It’s the post you’ve all been waiting for – my pictures from the cheap seats of the Annual Hockey East Mascot Broomball Game, held during the first intermission of the Boston University – Boston College semifinal game.
And they are off! Sam the Minuteman was definitely the most athletic of the bunch, despite having one of the most unwieldy costumes. Maybe they should recruit him to play on the actual hockey team?
Sam the Minuteman lost the ball after some stick clashing with the Vermont Catamount. My favorite, the Skating Monk (actually a friar), is getting in on the play. The Northeastern Husky is depressed and lifeless in the corner. (Insert snide remark about how the Northeastern offense was very much the same in their semifinal game here.)
The Merrimack Warrior and Wiley E. Cat fight for the ball, as the Catamount tries to make a charge.
Oh, Bananas the Bear. Oh, Bananas. You’re making me want to cry. Stop looking so sad. Oh my gosh. I just want to give you a hug or something. Next year, Bananas. Provided Gustav the Mighty stays, you might be playing at the Garden. Have hope!
Bananas reaches out to Wiley E. Cat for some solace. Wiley can’t help him. “Look, dude. My team is labeled as the ‘University of No Hardware.’ You really think I can make you feel any better?”
Hey Baldwin the Eagle, you think touching another mascot’s behind with your stick is allowed by the Catholic Church? I think you might have to go to Confession for that one.
Inexplicably, the Merrimack Warrior decided to take on the Vermont Catamount. Really? Mr. Warrior, you don’t even come out for your own team’s home games, and you decide to throw down at the Garden against a mascot of a team that has only been in the league four years but has probably already amassed more league wins then your own? That takes guts.
The Happy Friar – Skating Monk just looks on, with his big grinning face.
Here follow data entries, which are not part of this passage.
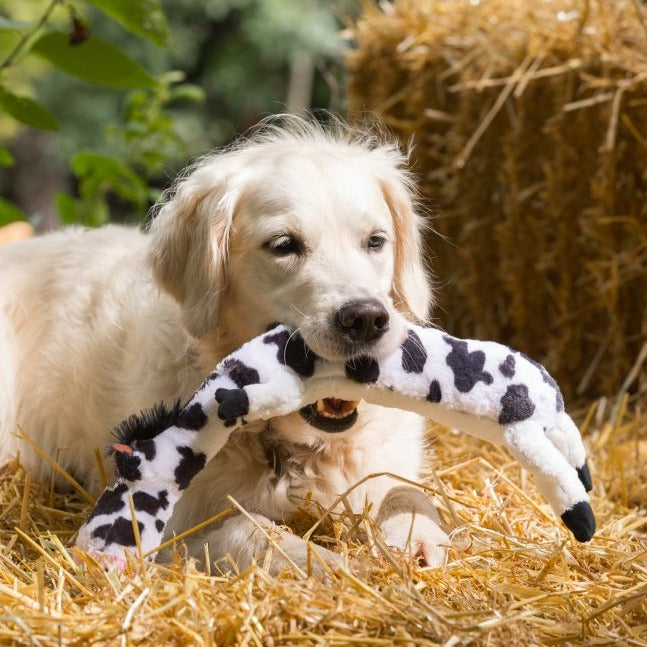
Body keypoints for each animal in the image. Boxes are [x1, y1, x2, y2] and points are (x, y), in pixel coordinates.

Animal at [0, 117, 450, 572]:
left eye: (375, 241)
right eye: (284, 245)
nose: (366, 319)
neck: (288, 444)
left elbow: (406, 491)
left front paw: (419, 535)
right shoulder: (171, 527)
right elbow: (253, 530)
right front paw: (330, 566)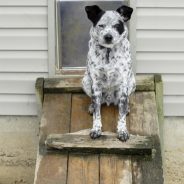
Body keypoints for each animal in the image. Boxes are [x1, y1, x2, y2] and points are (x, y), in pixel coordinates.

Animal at [82, 4, 135, 142]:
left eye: (117, 25)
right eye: (101, 25)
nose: (108, 37)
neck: (108, 52)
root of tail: (109, 99)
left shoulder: (123, 84)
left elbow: (121, 115)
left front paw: (122, 131)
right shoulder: (95, 84)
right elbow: (97, 114)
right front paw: (96, 129)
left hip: (132, 82)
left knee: (124, 103)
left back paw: (127, 107)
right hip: (86, 81)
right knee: (95, 102)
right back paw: (91, 106)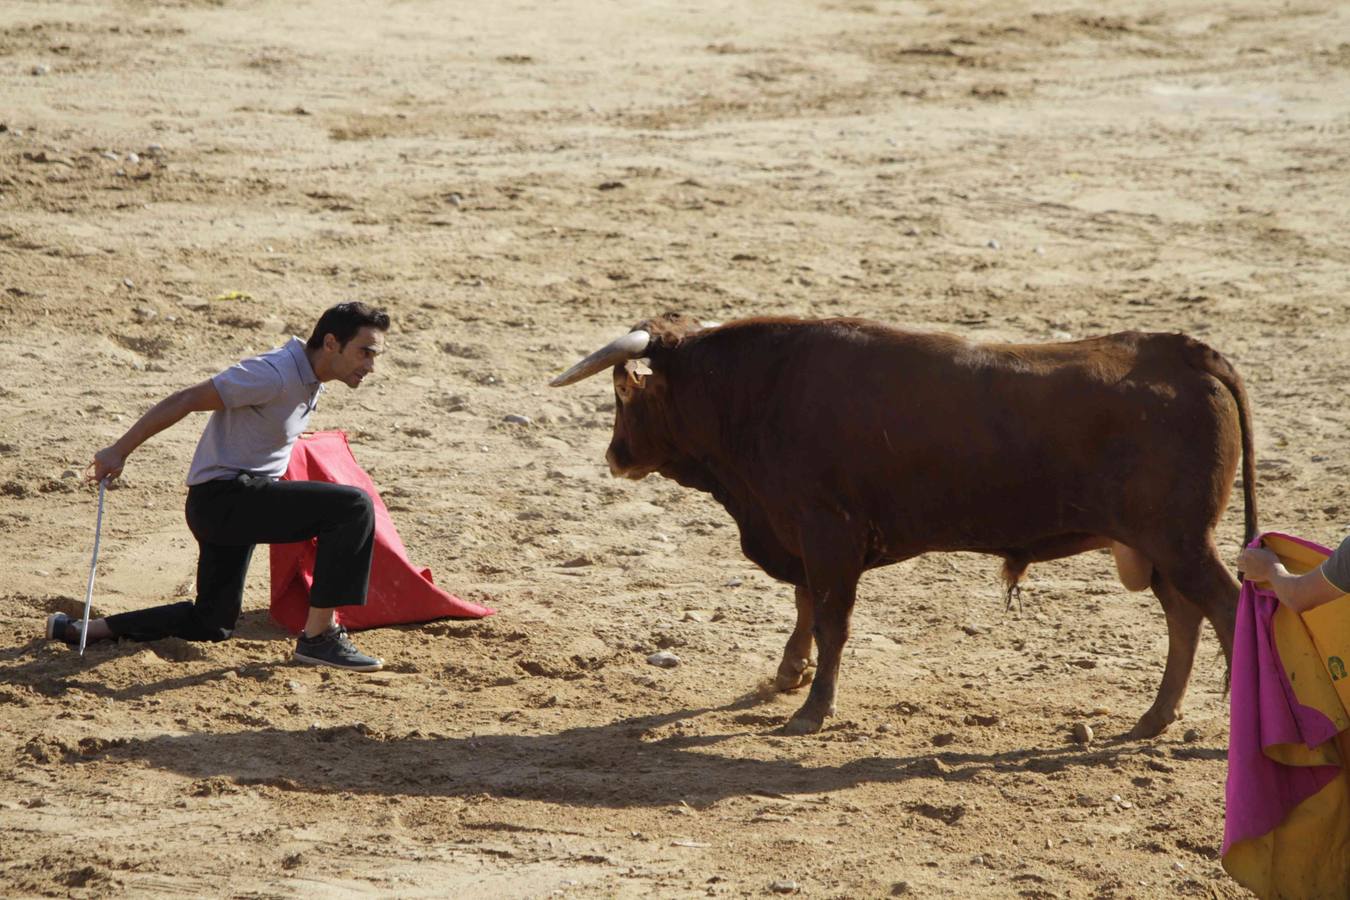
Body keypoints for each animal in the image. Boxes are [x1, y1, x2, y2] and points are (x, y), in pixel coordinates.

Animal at [548, 317, 1252, 739]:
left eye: (624, 396)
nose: (614, 456)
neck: (756, 391)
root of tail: (1184, 352)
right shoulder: (806, 535)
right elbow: (806, 604)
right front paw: (790, 673)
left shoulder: (828, 534)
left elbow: (831, 619)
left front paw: (812, 710)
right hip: (1158, 548)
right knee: (1184, 618)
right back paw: (1154, 718)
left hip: (1181, 543)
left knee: (1224, 607)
Bye, Skating Monk! Bye, Vermont Catamount! Oh, Bananas. Don’t look so down. No, Wiley E. Cat, you have to get off the ice now. Believe it or not, your team isn’t playing in the semifinals.
In this case I can unequestionably say HE > WCHA. The WCHA Final Five really needs a mascot game.
ARE YOU NUTS … FRIAR TUCK AND RHETT were the respective MVPs, and I DUNNO if they picked teams outta a hat OR if they did rocks paper scissors OR how they divied up, but one team had three legit Mascots who could play and I still cant figure out what the Catamount and River Hawk were doing on the ice … It looked like some sort of tribal cross-anthropomorphic mating ritual, but I am not an anthropologist so I will leave that one to the experts. Forget about people saying a fix was in on the GOAL/NO GOAL situation in the BU-Lowell final, this is like when you are playing pond hockey and you bring a couple buddies who played big time MINOR LEAGUE HOCKEY and say they can skate a little bit. The outcome of this one was decided before the mascots took the ice … Still glad to see BALDWIN representing for the Eagles being true to form in missing an empty netter the same way the eagles did twice during the regular season in games where it came back to bite them. THIS THING WAS RIGGED BY WHOEVER CHOSE UP TEAMS. I DEMAND THAT JOE BERTAGNA AND MAYBE EVEN THE NCAA CLEARINGHOUSE CHECK ELIGIBILITY AND WE MIGHT HAVE SOME PROBATION, OR AT THE VERY LEAST A REDUCTION IN SCHOLARSHIPS, after this one … Still, blows away drunk kids pulling one another around the rink in sleds. Cant say I ever really understood that one.
Thanks for the compelling play by play, I felt like I was there … wait I WAS THERE … felt like I was experiencing it for a second time!!!